L’ordonnance de Colbert

Colbert fut le premier à mettre en place une réglementation par son ordonnance de la Marine en 1681 suivie en 1685 par une ordonnance de la Marine sur les côtes de Bretagne (voir ci-dessous).

Titre X de l'Ordonnance : de la coupe du varech...
Titre X de l’Ordonnance : de la coupe du varech…

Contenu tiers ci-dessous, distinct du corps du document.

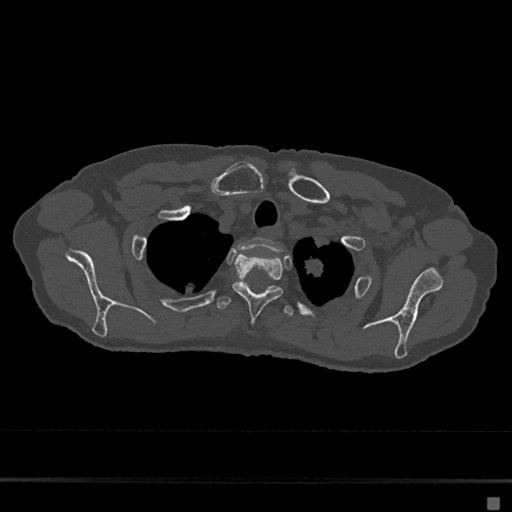
CT including the spine, one axial slice. Slice 570 of 797 in the series (ordered by position). Reconstruction kernel Br40s/3. Bone window (W 1800 / L 400 HU). 0.5 mm slice thickness. 512 × 512 image matrix. Patient: female, 68 years. Case-level facts recorded for this patient, not image findings: primary cancer: renal.
Outlined on this slice (semi-automatic segmentation, software-assisted and operator-edited):
- T1 vertebra: bounding box <238,237,281,252> (left, top, right, bottom; pixels)
- T2 vertebra: <232,254,284,321>
- T3 vertebra: <216,281,294,315>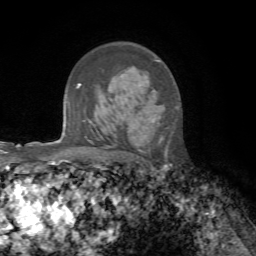
Breast MRI, one axial slice. Slice 46 of 72 in the series (ordered by position). Cropped to one breast. Dynamic contrast-enhanced series, time point 2 of 7 at this slice position (early post-contrast). 1.5 T. TE 4.3 ms, TR 8.7 ms. 2.2 mm slice thickness. 256 × 256 image matrix, field of view 180 × 180 mm. Female patient.
Outlined on this slice (semi-automatically segmented with operator editing):
- enhancing-tissue mask used for the functional tumour volume (all voxels passing the contrast-enhancement thresholds inside the analysis volume; usually the tumour): box from (x=139, y=60) to (x=161, y=142) px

Malgré cette ordonnance, les seigneurs continuèrent dans beaucoup de lieux à revendiquer leur droit de varech. La Constituante, par un décret du 10 août 1791, art. 7, déclara que le droit de varech était aboli.

Au XIXe siècle

Au XIXe siècle, plusieurs arrêtés préfectoraux instaurèrent une réglementation sur les périodes de coupes, les personnes autorisées à les faire ou encore les transports. Tous ces règlements ont eu du mal à prévaloir sur les usages locaux. Dans le canton de Concarneau, on coupe du 1er octobre au 1er mars. Les populations vivant sur la côte ont largement tiré profit de la récolte du goémon qui constituait alors un complément de revenu non négligeable et cette activité a perduré une
grande partie du XXe siècle.

Trois façons de récolter le goémon

On distingue trois façons de récolter le goémon : le goémon épave a été arraché par les vagues et rejeté sur la grève, le goémon de rive que l’on coupe sur l’estran en allant parfois dans l’eau et enfin le goémon de mer ou de fond dont la coupe se fait à partir d’un bateau.
De 1900 à 1922, la municipalité de Trégunc a été amenée à prendre des arrêtés réglementant la coupe et le ramassage du goémon sur la commune. L’arrêté du 5 février 1900 visait à interdire la coupe du goémon sur certains secteurs de la commune : Nous Maire de Trégunc avons arrêté et arrêtons que la coupe de goémon sera prohibée dans les grèves de Trégunc de Moulin à Mer jusqu’à Stang Dourveil. Cette coupe n’aura plus jamais lieu parce que les poissons et les crustacés sont détruits par cette coupe.
Quelques jours plus tard, le 18 février 1900, suite à de nombreuses pétitions, l’arrêté suivant est pris après la réunion du conseil municipal : 
Nous Maire de Trégunc canton de Concarneau département du Finistère
Vu les décrets des 4 juillet 1853, 8 février 1868, 19 février 1884 et 28 janvier 1890
Vu les pétitions et contre-pétitions pour ou contre la coupe du goémon dont 78 pour la prohibition de la coupe et 11 pour le maintien de la coupe
Avons arrêté et arrêtons ce qui suit :
La coupe du goémon est prohibée dans toutes les grèves de la commune de Trégunc.
L’arrêté du 16 septembre 1922 concernait le goémon épave, cette réglementation limitait la période de ramassage :
Nous, Maire de la commune de Trégunc considérant qu’il convient de prendre des mesures pour le ramassage du goémon épave afin de couper court aux difficultés qui surgissent journellement à ce sujet
Vu l’article 4 du décret du 8 février 1868
Vu la délibération du conseil municipal en date du 10 septembre 1922
Arrêtons :
article 1,  le ramassage du goémon épave s’effectuera dans la commune de Trégunc toute l’année,
article 2,  le ramassage du goémon épave aura lieu dans la période comprise entre l’extinction et l’allumage des phares du littoral,
article 3,  les habitants de la commune de Trégunc se conformeront aux
dispositions contenues dans le décret du 8 février 1868…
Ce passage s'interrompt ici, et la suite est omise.